Likely some of the earliest European depictions of pumpkins or squash (both belong to the same species, i.e. Cucurbita pepo) from the Livre d’Heures d’Anne de Bretagne from 1508.

We furthermore have an early New World attestation in English of pumpion and pumpon in William Strachey’s The Historie of Travaile Into Virginia Britannia from sometime before 1612, but whose manuscripts were not formally published until more than two centuries later in 1849. Strachey writes e.g. that the indigenous cultures of Virginia ‘sowe their tobacco, pumpons, and a fruit like unto a musk million [muskmelon], but lesse and worse, which they call macock gourds’ (Strachey & Major 1849: 72). This is highly relevant as this was written before the Plymouth Colony in Massachusetts was even founded in 1620. It is therefore apparent that the word pumpon was used by English settlers prior to the colonization of New England, thus showing that is impossible for Wampanoag to be the source of the word pumpkin. This stands in stark contrast with the other etymologies we have discussed in previous blogposts, as there is no doubt in this case that the proposed Wampanoag etymology is false. It might seem like a negative conclusion, but our investigation did on the other hand also clearly confirm the somewhat contra-intuitive origin of pumpkin as coming ultimately from Ancient Greek pépon via Latin and Middle French. Etymology is a fascinating field of research, as who would ever believe that an adjective from Ancient Greek would travel across oceans and through millennia to end up as the term of North America’s most beloved gourd.

 

References

Cotton, Josiah (1829). Vocabulary of the Massachusetts (or Natick) Indian Language. Cambridge, Massachusetts: E. W. Metcalf and Company.

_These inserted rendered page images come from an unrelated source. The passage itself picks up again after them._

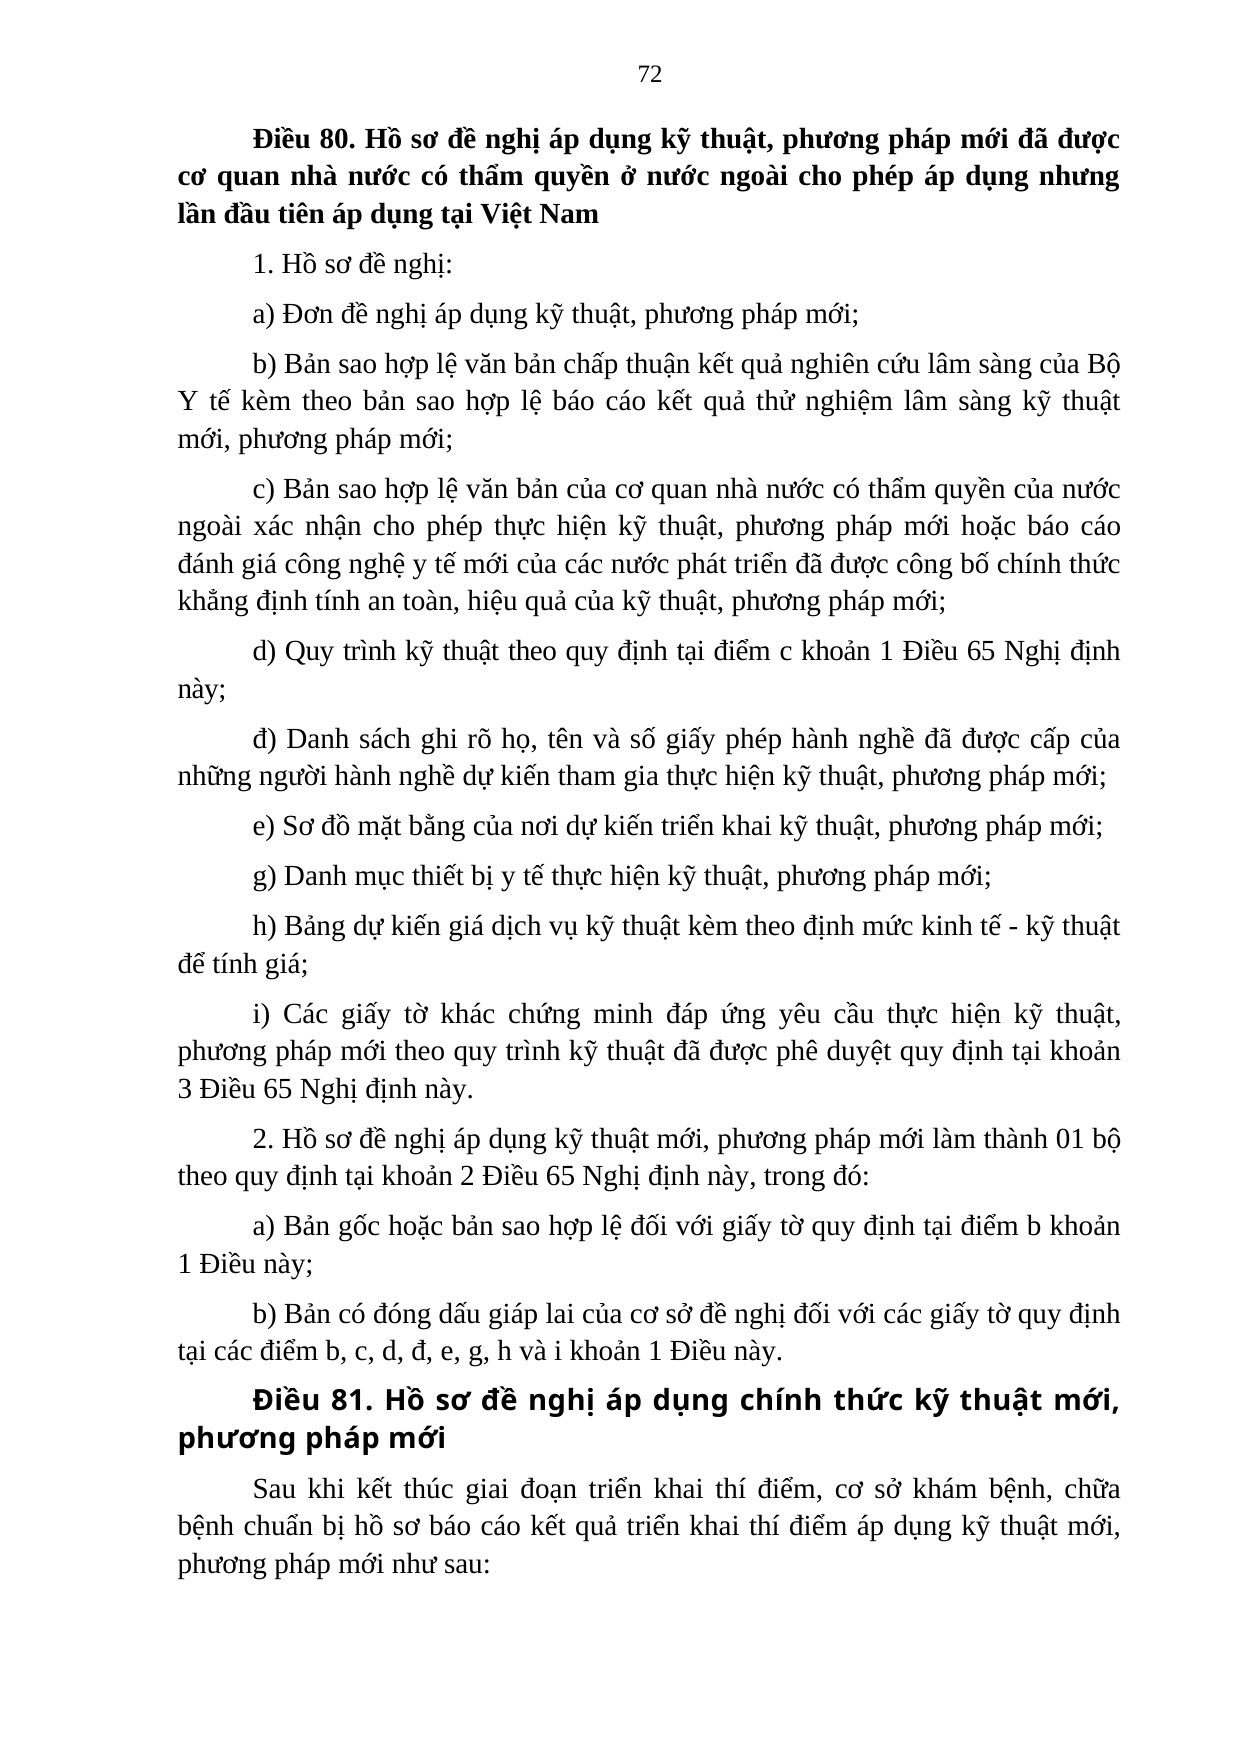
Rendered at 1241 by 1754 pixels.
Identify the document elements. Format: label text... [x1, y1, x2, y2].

text 1. Hồ sơ đề nghị: [177, 243, 1122, 281]
text a) Bản gốc hoặc bản sao hợp lệ đối với giấy tờ quy định tại điểm b khoản 1 Điều này; [177, 1206, 1122, 1281]
text g) Danh mục thiết bị y tế thực hiện kỹ thuật, phương pháp mới; [177, 856, 1122, 893]
text e) Sơ đồ mặt bằng của nơi dự kiến triển khai kỹ thuật, phương pháp mới; [177, 806, 1122, 843]
text b) Bản có đóng dấu giáp lai của cơ sở đề nghị đối với các giấy tờ quy định tại các điểm b, c, d, đ, e, g, h và i khoản 1 Điều này. [177, 1293, 1122, 1368]
text Điều 80. Hồ sơ đề nghị áp dụng kỹ thuật, phương pháp mới đã được cơ quan nhà nước có thẩm quyền ở nước ngoài cho phép áp dụng nhưng lần đầu tiên áp dụng tại Việt Nam [177, 118, 1122, 231]
text i) Các giấy tờ khác chứng minh đáp ứng yêu cầu thực hiện kỹ thuật, phương pháp mới theo quy trình kỹ thuật đã được phê duyệt quy định tại khoản 3 Điều 65 Nghị định này. [177, 993, 1122, 1106]
text đ) Danh sách ghi rõ họ, tên và số giấy phép hành nghề đã được cấp của những người hành nghề dự kiến tham gia thực hiện kỹ thuật, phương pháp mới; [177, 718, 1122, 793]
text h) Bảng dự kiến giá dịch vụ kỹ thuật kèm theo định mức kinh tế - kỹ thuật để tính giá; [177, 906, 1122, 981]
text Sau khi kết thúc giai đoạn triển khai thí điểm, cơ sở khám bệnh, chữa bệnh chuẩn bị hồ sơ báo cáo kết quả triển khai thí điểm áp dụng kỹ thuật mới, phương pháp mới như sau: [177, 1468, 1122, 1581]
text d) Quy trình kỹ thuật theo quy định tại điểm c khoản 1 Điều 65 Nghị định này; [177, 631, 1122, 706]
text b) Bản sao hợp lệ văn bản chấp thuận kết quả nghiên cứu lâm sàng của Bộ Y tế kèm theo bản sao hợp lệ báo cáo kết quả thử nghiệm lâm sàng kỹ thuật mới, phương pháp mới; [177, 343, 1122, 456]
text a) Đơn đề nghị áp dụng kỹ thuật, phương pháp mới; [177, 293, 1122, 331]
text Điều 81. Hồ sơ đề nghị áp dụng chính thức kỹ thuật mới, phương pháp mới [177, 1381, 1122, 1456]
text 2. Hồ sơ đề nghị áp dụng kỹ thuật mới, phương pháp mới làm thành 01 bộ theo quy định tại khoản 2 Điều 65 Nghị định này, trong đó: [177, 1118, 1122, 1193]
text c) Bản sao hợp lệ văn bản của cơ quan nhà nước có thẩm quyền của nước ngoài xác nhận cho phép thực hiện kỹ thuật, phương pháp mới hoặc báo cáo đánh giá công nghệ y tế mới của các nước phát triển đã được công bố chính thức khẳng định tính an toàn, hiệu quả của kỹ thuật, phương pháp mới; [177, 468, 1122, 618]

Eliot, John (1666 [2001]). The Indian Grammar Begun: or An Essay to bring the Indian Language into Rules. Bedford, Massachusets: Applewood Books.

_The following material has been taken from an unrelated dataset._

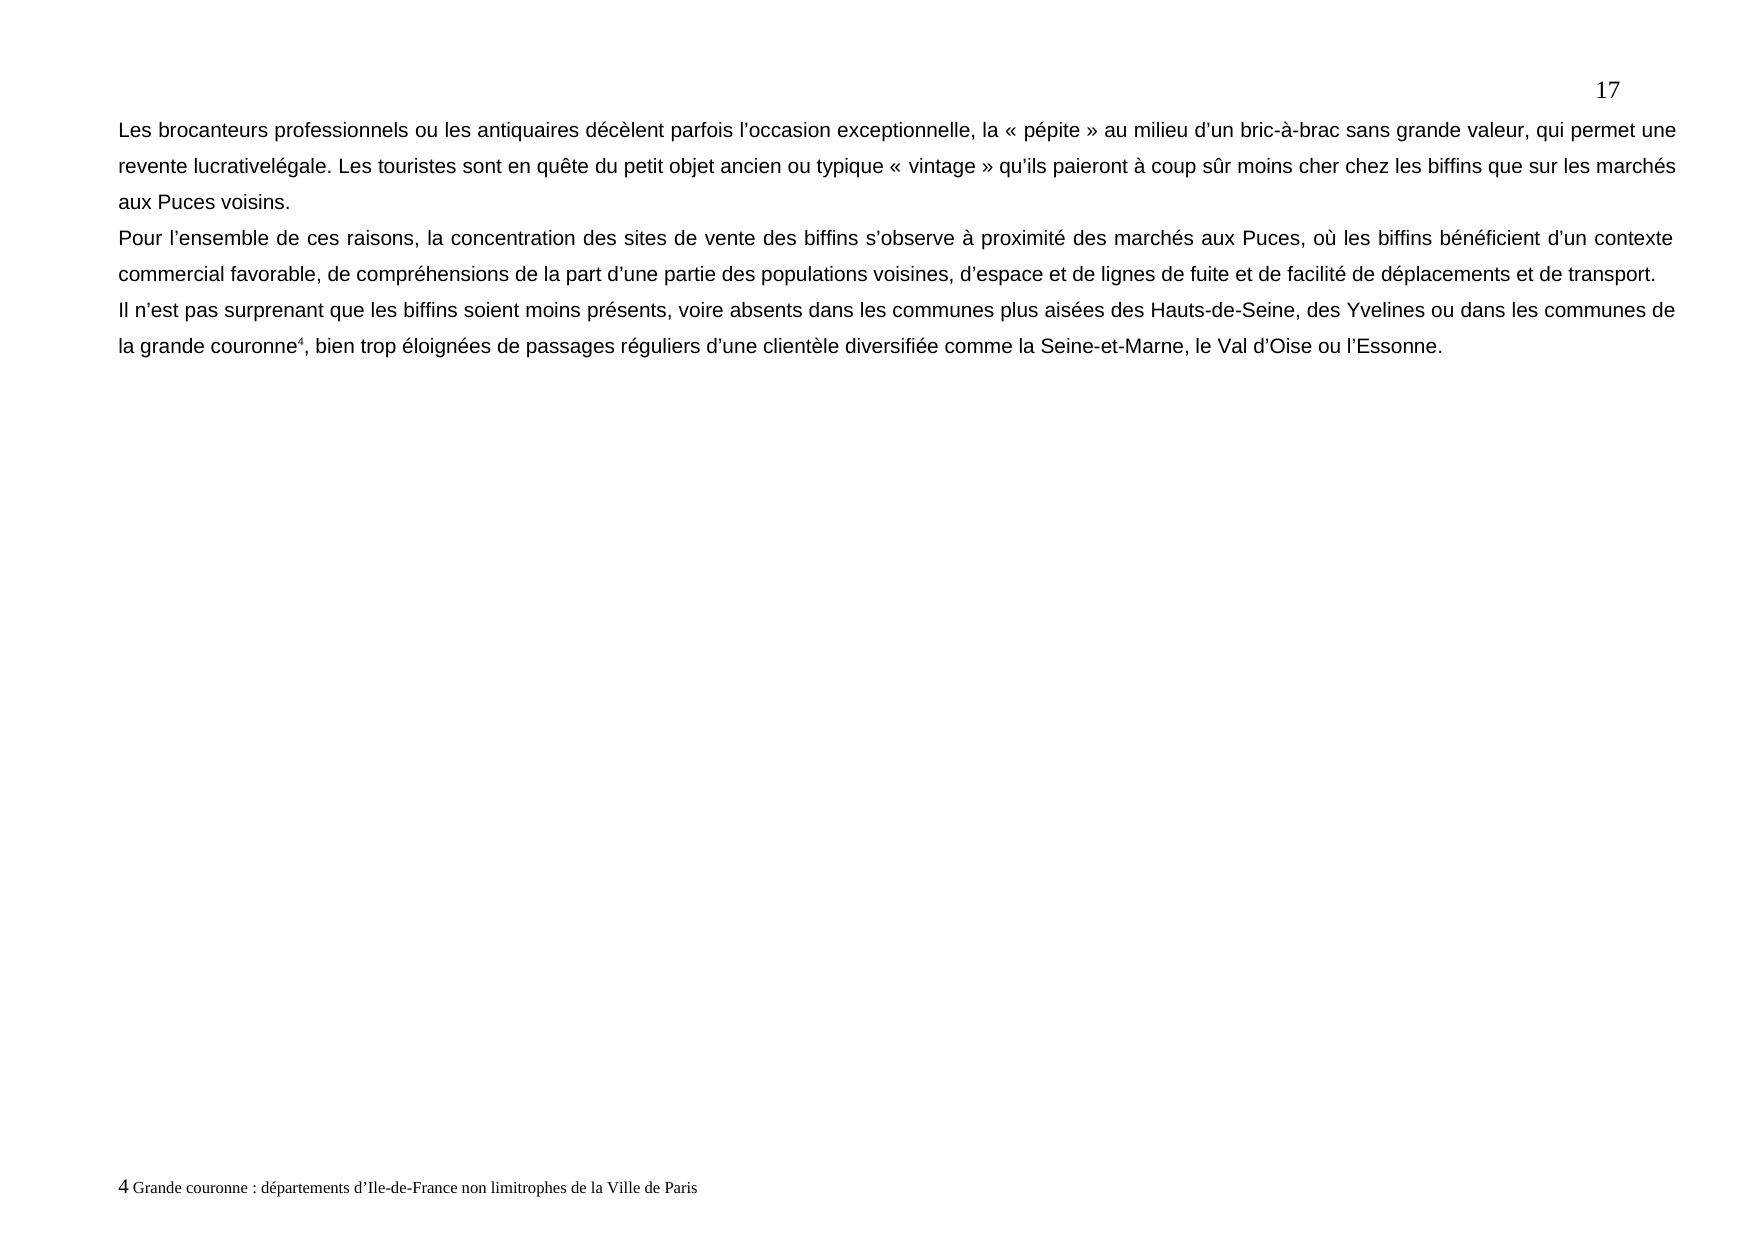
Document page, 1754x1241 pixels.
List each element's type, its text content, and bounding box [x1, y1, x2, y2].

Fuchs, Leonhart (1549). De historia stirpium commentarii insignes. Lyon: Balthazar Arnoullet.

OED Online, Oxford University Press: https://www.oed.com/

Strachey, William & Major, R. H. (ed.) (1849). The Historie of Travaile into Virginia Britannia. London: Hakluyt Society.

Trumbull, James Hammond (1903). Natick Dictionary. Washington, D.C.: Bureau of American Ethnology.

Wehner, Todd C., Naegele, Rachel P., Myers, James R., Dhillon, Narinder P. S., Crosby, Kevin. (2020). Cucurbits. 2nd edition. Wallingford, Oxfordshire: CABI.